Faltan apenas dos semanas para que las y los franceses elijan al sucesor del socialista François Hollande que tomará el mando de la Presidencia de la República.

Las encuestas sitúan a la ultraderechista Marine Le Pen figura como favorita en la primera vuelta, que tendrá lugar el 23 de abril, y pronostican en competirá con el ex ministro de Hollande y candidato social-liberal Emmanuel Macron en la segunda vuelta, prevista para el 7 de mayo.

Sin embargo, no está todo dicho y habrá actores que podrían tener un papel decisivo en los comicios. En los últimos días, los sondeos han relevado la popularidad del izquierdista Jean-Luc Mélenchon, de Francia Insumisa, quien subió seis puntos, alcanzando el tercer lugar en la intención de voto (18 por ciento) y superando por primera vez al conservador François Fillon, envuelto en un escándalo de corrupción.

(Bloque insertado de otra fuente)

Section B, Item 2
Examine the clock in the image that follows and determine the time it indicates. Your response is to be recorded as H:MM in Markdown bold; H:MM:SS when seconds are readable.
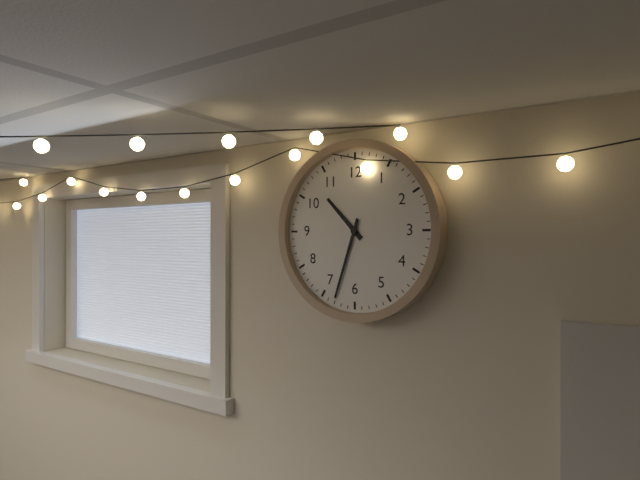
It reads **10:33**
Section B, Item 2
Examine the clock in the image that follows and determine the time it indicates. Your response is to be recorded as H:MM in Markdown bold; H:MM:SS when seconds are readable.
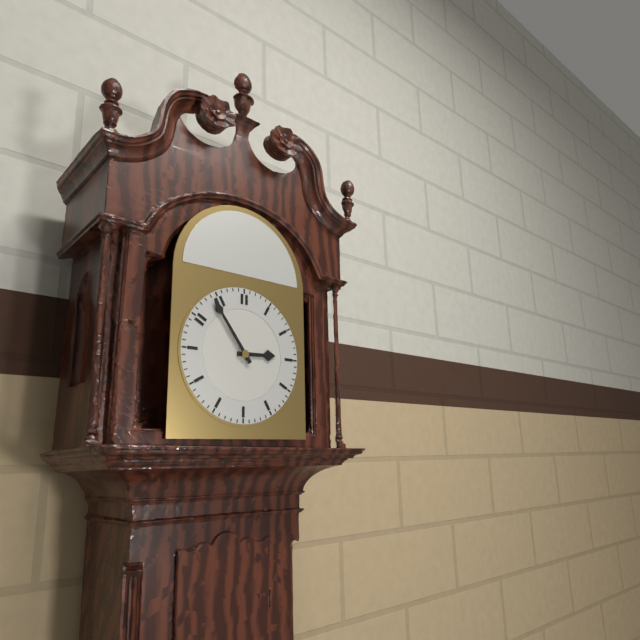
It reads **2:54**
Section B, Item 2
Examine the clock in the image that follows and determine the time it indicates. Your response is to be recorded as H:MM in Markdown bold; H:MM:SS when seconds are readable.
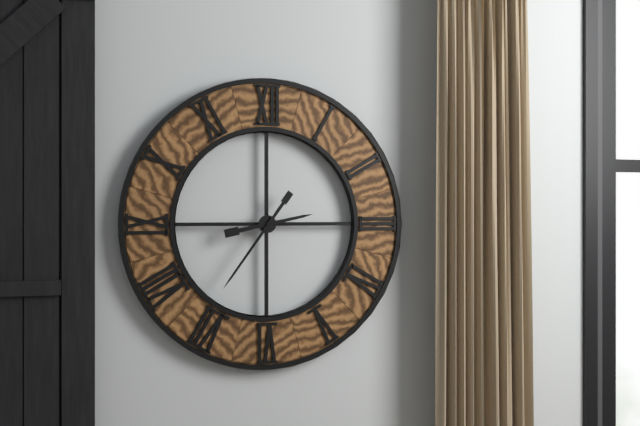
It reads **2:36**
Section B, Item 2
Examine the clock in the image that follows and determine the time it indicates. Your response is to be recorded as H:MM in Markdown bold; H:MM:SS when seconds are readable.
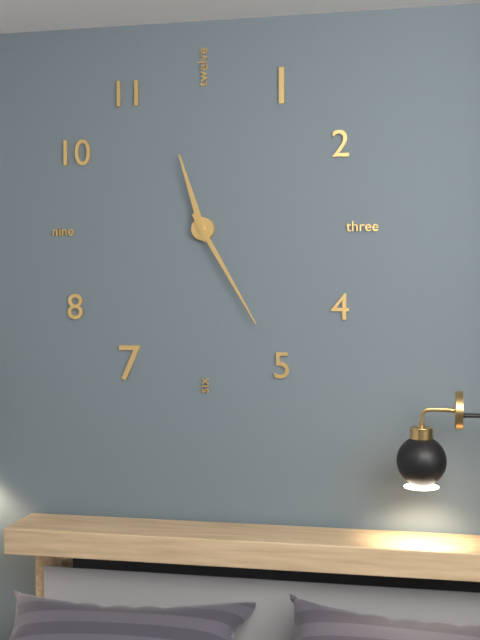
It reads **11:25**
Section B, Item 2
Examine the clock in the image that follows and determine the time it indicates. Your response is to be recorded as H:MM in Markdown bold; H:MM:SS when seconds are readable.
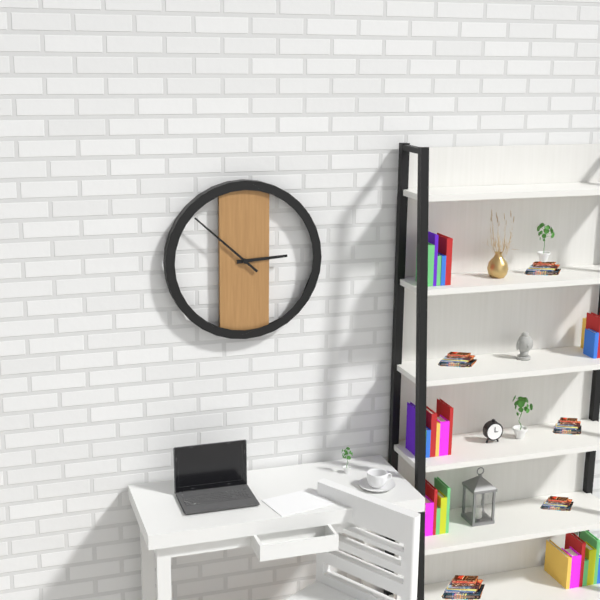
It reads **2:52**
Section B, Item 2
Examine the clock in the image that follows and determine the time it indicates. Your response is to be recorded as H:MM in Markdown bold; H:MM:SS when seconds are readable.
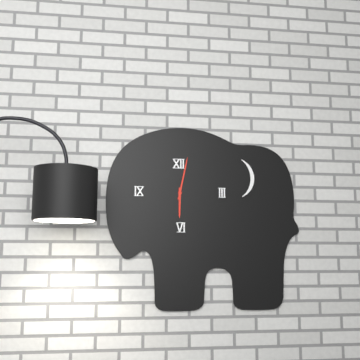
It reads **6:02**
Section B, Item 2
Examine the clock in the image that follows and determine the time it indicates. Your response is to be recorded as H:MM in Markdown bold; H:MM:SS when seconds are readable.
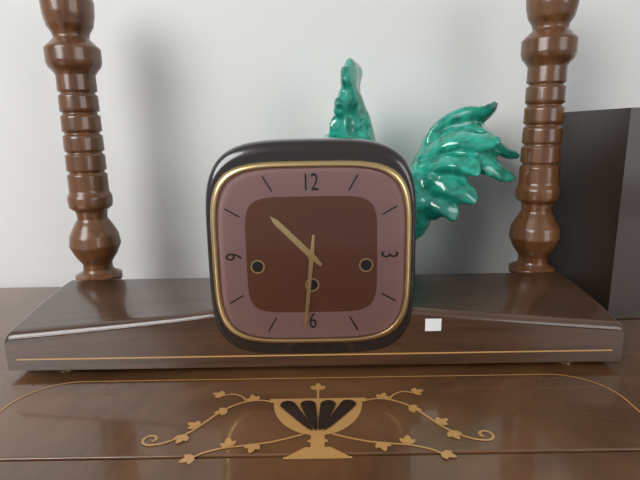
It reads **10:31**
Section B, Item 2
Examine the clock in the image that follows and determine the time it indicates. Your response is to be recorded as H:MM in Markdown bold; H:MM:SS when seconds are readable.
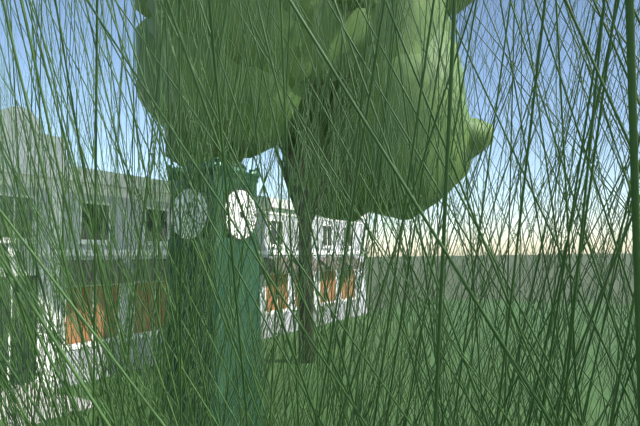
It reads **12:21**
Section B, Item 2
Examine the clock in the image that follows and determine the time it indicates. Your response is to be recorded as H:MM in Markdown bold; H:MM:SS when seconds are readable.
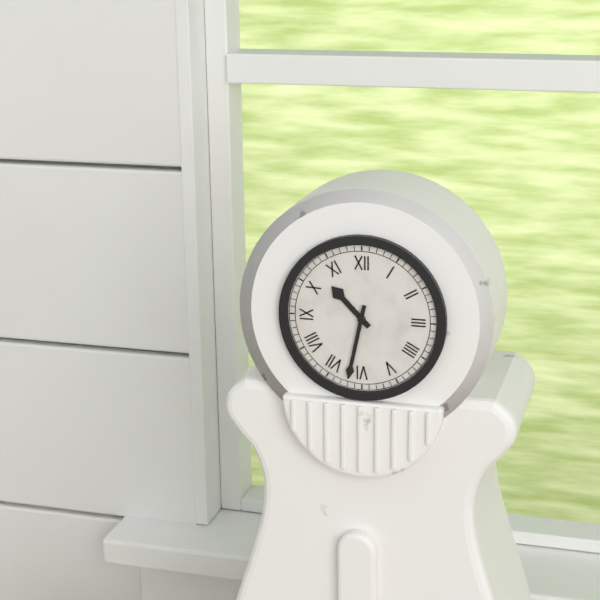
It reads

El pasado domingo, en un acto frente al puerto de Marsella (sureste), celebró “el nuevo entusiasmo” en torno a su campaña. “La escuchamos, la sentimos, la victoria está a nuestro alcance”, expresó.

Mélenchon, de 65 años, es un ex senador del Partido Socialista galo, al que abandonó en 2008 tras observar su deriva derechista y sus políticas de austeridad, implementados durante los primeros años de la crisis financiera global.

Su programa electoral, que cuenta con el apoyo del Partido Comunista francés, conjuga keynesianismo tradicional con fiscalidad innovadora. Entre las propuestas del candidato de la coalición de izquierda destacan romper con los tratados europeos de la Europa “liberal”, la salida de la OTAN, el aumento del salario mínimo, la jubilación a los 60 años y la convocatoria a una Asamblea Constituyente para fundar una VI República.

Ménlenchon se declara admirador de los gobiernos latinoamericanos de inspiración bolivariana y simpatizante del ex precandidato presidencial estadounidense Bernie Sanders y del partido español Podemos.

En el ámbito internacional, criticó con fuerza lo que considera “una aprobación total” de Hollande y de la canciller alemana, Angela Merkel, del bombardeo de EEUU en Siria y se define como “el candidato de la paz”.

El abanderado de Francia Insumisa fue el más convincente en el debate electoral televisado celebrado hace una semana entre los 11 candidatos a las presidenciales. En la encuesta realizada tras el debate, obtuvo el 25 por ciento del apoyo de los telespectadores, incluso por delante del favorito a suceder a Hollande en el Elíseo, Emmanuel Macron.

Por detrás de Mélenchon en intención de voto, los sondeos sitúan al conservador François Fillon, con un 17 por ciento, y el socialista Benoît Hamon, con el 9 por ciento.